# EXERCISE
Reproduce every one of the following rows verbatim, keeping each line, character, and line break in its original order.

# DATA TO PROCESS
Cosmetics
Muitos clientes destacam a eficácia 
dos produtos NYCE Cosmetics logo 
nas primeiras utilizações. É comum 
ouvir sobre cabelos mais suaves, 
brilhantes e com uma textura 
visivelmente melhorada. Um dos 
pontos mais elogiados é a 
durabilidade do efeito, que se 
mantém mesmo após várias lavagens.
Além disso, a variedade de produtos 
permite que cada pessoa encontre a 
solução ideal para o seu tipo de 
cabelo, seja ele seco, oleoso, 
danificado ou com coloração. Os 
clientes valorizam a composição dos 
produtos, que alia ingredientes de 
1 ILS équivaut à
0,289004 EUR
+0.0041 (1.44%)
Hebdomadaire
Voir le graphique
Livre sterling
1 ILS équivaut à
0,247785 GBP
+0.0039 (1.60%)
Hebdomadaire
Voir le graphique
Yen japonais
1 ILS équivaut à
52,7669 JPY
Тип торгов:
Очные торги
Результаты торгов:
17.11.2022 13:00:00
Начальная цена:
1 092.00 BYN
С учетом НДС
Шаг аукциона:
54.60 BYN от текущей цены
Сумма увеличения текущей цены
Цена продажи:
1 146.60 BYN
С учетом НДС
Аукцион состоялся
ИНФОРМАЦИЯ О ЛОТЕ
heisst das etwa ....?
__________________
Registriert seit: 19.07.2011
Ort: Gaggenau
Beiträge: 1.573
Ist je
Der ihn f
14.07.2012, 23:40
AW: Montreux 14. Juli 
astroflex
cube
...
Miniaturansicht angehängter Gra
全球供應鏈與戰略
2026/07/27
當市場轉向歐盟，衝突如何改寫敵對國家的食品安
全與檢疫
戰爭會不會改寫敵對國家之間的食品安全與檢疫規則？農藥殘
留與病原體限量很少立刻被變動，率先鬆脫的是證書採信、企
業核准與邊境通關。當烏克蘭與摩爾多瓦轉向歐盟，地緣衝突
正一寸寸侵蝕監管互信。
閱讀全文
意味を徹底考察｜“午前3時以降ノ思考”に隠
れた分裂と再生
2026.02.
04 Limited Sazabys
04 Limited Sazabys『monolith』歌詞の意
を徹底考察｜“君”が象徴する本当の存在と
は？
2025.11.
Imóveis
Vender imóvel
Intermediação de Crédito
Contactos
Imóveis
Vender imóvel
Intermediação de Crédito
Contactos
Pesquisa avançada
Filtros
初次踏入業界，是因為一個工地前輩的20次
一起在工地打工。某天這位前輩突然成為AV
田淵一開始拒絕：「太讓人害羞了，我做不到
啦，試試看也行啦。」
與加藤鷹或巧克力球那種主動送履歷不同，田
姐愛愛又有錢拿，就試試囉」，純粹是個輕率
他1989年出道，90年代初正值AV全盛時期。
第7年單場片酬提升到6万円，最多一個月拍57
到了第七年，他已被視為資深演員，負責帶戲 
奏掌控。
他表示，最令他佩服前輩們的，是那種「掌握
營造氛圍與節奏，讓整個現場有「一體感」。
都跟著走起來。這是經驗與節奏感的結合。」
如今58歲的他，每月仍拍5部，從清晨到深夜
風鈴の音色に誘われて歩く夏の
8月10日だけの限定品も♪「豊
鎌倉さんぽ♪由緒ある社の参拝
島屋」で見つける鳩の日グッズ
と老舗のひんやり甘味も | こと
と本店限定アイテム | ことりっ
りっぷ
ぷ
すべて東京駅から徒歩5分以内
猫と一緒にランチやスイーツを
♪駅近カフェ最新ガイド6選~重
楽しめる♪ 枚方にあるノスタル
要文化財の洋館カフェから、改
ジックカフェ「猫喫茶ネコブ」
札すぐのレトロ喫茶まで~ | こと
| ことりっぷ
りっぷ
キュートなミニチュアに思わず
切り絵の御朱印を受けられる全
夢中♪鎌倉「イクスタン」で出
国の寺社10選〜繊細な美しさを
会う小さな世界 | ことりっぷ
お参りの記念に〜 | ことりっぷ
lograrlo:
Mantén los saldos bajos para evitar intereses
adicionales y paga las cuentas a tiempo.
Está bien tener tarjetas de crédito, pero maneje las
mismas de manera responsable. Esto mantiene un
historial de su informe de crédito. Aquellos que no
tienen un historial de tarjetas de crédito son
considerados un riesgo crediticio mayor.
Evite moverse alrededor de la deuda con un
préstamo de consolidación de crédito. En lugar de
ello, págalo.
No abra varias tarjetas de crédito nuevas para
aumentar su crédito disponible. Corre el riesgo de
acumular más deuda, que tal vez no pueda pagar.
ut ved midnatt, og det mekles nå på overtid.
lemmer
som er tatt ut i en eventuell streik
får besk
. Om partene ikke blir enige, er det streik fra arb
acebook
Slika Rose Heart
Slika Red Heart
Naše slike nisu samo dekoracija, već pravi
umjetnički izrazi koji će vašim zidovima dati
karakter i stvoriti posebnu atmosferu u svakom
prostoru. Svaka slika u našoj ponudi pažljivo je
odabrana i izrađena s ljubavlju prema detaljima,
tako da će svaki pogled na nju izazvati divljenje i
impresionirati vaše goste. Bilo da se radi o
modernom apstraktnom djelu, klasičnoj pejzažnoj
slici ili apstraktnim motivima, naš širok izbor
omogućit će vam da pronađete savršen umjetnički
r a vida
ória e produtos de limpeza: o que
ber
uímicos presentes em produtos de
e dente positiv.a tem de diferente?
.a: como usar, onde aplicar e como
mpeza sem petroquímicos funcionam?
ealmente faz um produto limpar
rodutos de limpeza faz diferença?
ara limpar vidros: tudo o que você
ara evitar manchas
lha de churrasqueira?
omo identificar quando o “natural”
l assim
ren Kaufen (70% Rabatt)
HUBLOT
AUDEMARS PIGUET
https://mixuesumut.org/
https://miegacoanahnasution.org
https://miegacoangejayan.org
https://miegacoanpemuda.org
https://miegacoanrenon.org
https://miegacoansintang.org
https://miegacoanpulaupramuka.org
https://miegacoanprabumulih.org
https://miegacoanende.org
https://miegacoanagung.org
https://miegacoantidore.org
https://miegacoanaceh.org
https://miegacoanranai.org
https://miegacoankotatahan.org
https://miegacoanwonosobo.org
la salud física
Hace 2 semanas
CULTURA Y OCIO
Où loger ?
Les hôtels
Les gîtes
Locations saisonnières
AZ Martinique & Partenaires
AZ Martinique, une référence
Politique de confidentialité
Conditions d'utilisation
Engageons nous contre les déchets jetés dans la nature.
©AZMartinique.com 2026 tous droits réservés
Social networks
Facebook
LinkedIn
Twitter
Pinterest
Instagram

# RESULT BELOW
Cosmetics
Muitos clientes destacam a eficácia 
dos produtos NYCE Cosmetics logo 
nas primeiras utilizações. É comum 
ouvir sobre cabelos mais suaves, 
brilhantes e com uma textura 
visivelmente melhorada. Um dos 
pontos mais elogiados é a 
durabilidade do efeito, que se 
mantém mesmo após várias lavagens.
Além disso, a variedade de produtos 
permite que cada pessoa encontre a 
solução ideal para o seu tipo de 
cabelo, seja ele seco, oleoso, 
danificado ou com coloração. Os 
clientes valorizam a composição dos 
produtos, que alia ingredientes de 
1 ILS équivaut à
0,289004 EUR
+0.0041 (1.44%)
Hebdomadaire
Voir le graphique
Livre sterling
1 ILS équivaut à
0,247785 GBP
+0.0039 (1.60%)
Hebdomadaire
Voir le graphique
Yen japonais
1 ILS équivaut à
52,7669 JPY
Тип торгов:
Очные торги
Результаты торгов:
17.11.2022 13:00:00
Начальная цена:
1 092.00 BYN
С учетом НДС
Шаг аукциона:
54.60 BYN от текущей цены
Сумма увеличения текущей цены
Цена продажи:
1 146.60 BYN
С учетом НДС
Аукцион состоялся
ИНФОРМАЦИЯ О ЛОТЕ
heisst das etwa ....?
__________________
Registriert seit: 19.07.2011
Ort: Gaggenau
Beiträge: 1.573
Ist je
Der ihn f
14.07.2012, 23:40
AW: Montreux 14. Juli 
astroflex
cube
...
Miniaturansicht angehängter Gra
全球供應鏈與戰略
2026/07/27
當市場轉向歐盟，衝突如何改寫敵對國家的食品安
全與檢疫
戰爭會不會改寫敵對國家之間的食品安全與檢疫規則？農藥殘
留與病原體限量很少立刻被變動，率先鬆脫的是證書採信、企
業核准與邊境通關。當烏克蘭與摩爾多瓦轉向歐盟，地緣衝突
正一寸寸侵蝕監管互信。
閱讀全文
意味を徹底考察｜“午前3時以降ノ思考”に隠
れた分裂と再生
2026.02.
04 Limited Sazabys
04 Limited Sazabys『monolith』歌詞の意
を徹底考察｜“君”が象徴する本当の存在と
は？
2025.11.
Imóveis
Vender imóvel
Intermediação de Crédito
Contactos
Imóveis
Vender imóvel
Intermediação de Crédito
Contactos
Pesquisa avançada
Filtros
初次踏入業界，是因為一個工地前輩的20次
一起在工地打工。某天這位前輩突然成為AV
田淵一開始拒絕：「太讓人害羞了，我做不到
啦，試試看也行啦。」
與加藤鷹或巧克力球那種主動送履歷不同，田
姐愛愛又有錢拿，就試試囉」，純粹是個輕率
他1989年出道，90年代初正值AV全盛時期。
第7年單場片酬提升到6万円，最多一個月拍57
到了第七年，他已被視為資深演員，負責帶戲 
奏掌控。
他表示，最令他佩服前輩們的，是那種「掌握
營造氛圍與節奏，讓整個現場有「一體感」。
都跟著走起來。這是經驗與節奏感的結合。」
如今58歲的他，每月仍拍5部，從清晨到深夜
風鈴の音色に誘われて歩く夏の
8月10日だけの限定品も♪「豊
鎌倉さんぽ♪由緒ある社の参拝
島屋」で見つける鳩の日グッズ
と老舗のひんやり甘味も | こと
と本店限定アイテム | ことりっ
りっぷ
ぷ
すべて東京駅から徒歩5分以内
猫と一緒にランチやスイーツを
♪駅近カフェ最新ガイド6選~重
楽しめる♪ 枚方にあるノスタル
要文化財の洋館カフェから、改
ジックカフェ「猫喫茶ネコブ」
札すぐのレトロ喫茶まで~ | こと
| ことりっぷ
りっぷ
キュートなミニチュアに思わず
切り絵の御朱印を受けられる全
夢中♪鎌倉「イクスタン」で出
国の寺社10選〜繊細な美しさを
会う小さな世界 | ことりっぷ
お参りの記念に〜 | ことりっぷ
lograrlo:
Mantén los saldos bajos para evitar intereses
adicionales y paga las cuentas a tiempo.
Está bien tener tarjetas de crédito, pero maneje las
mismas de manera responsable. Esto mantiene un
historial de su informe de crédito. Aquellos que no
tienen un historial de tarjetas de crédito son
considerados un riesgo crediticio mayor.
Evite moverse alrededor de la deuda con un
préstamo de consolidación de crédito. En lugar de
ello, págalo.
No abra varias tarjetas de crédito nuevas para
aumentar su crédito disponible. Corre el riesgo de
acumular más deuda, que tal vez no pueda pagar.
ut ved midnatt, og det mekles nå på overtid.
lemmer
som er tatt ut i en eventuell streik
får besk
. Om partene ikke blir enige, er det streik fra arb
acebook
Slika Rose Heart
Slika Red Heart
Naše slike nisu samo dekoracija, već pravi
umjetnički izrazi koji će vašim zidovima dati
karakter i stvoriti posebnu atmosferu u svakom
prostoru. Svaka slika u našoj ponudi pažljivo je
odabrana i izrađena s ljubavlju prema detaljima,
tako da će svaki pogled na nju izazvati divljenje i
impresionirati vaše goste. Bilo da se radi o
modernom apstraktnom djelu, klasičnoj pejzažnoj
slici ili apstraktnim motivima, naš širok izbor
omogućit će vam da pronađete savršen umjetnički
r a vida
ória e produtos de limpeza: o que
ber
uímicos presentes em produtos de
e dente positiv.a tem de diferente?
.a: como usar, onde aplicar e como
mpeza sem petroquímicos funcionam?
ealmente faz um produto limpar
rodutos de limpeza faz diferença?
ara limpar vidros: tudo o que você
ara evitar manchas
lha de churrasqueira?
omo identificar quando o “natural”
l assim
ren Kaufen (70% Rabatt)
HUBLOT
AUDEMARS PIGUET
https://mixuesumut.org/
https://miegacoanahnasution.org
https://miegacoangejayan.org
https://miegacoanpemuda.org
https://miegacoanrenon.org
https://miegacoansintang.org
https://miegacoanpulaupramuka.org
https://miegacoanprabumulih.org
https://miegacoanende.org
https://miegacoanagung.org
https://miegacoantidore.org
https://miegacoanaceh.org
https://miegacoanranai.org
https://miegacoankotatahan.org
https://miegacoanwonosobo.org
la salud física
Hace 2 semanas
CULTURA Y OCIO
Où loger ?
Les hôtels
Les gîtes
Locations saisonnières
AZ Martinique & Partenaires
AZ Martinique, une référence
Politique de confidentialité
Conditions d'utilisation
Engageons nous contre les déchets jetés dans la nature.
©AZMartinique.com 2026 tous droits réservés
Social networks
Facebook
LinkedIn
Twitter
Pinterest
Instagram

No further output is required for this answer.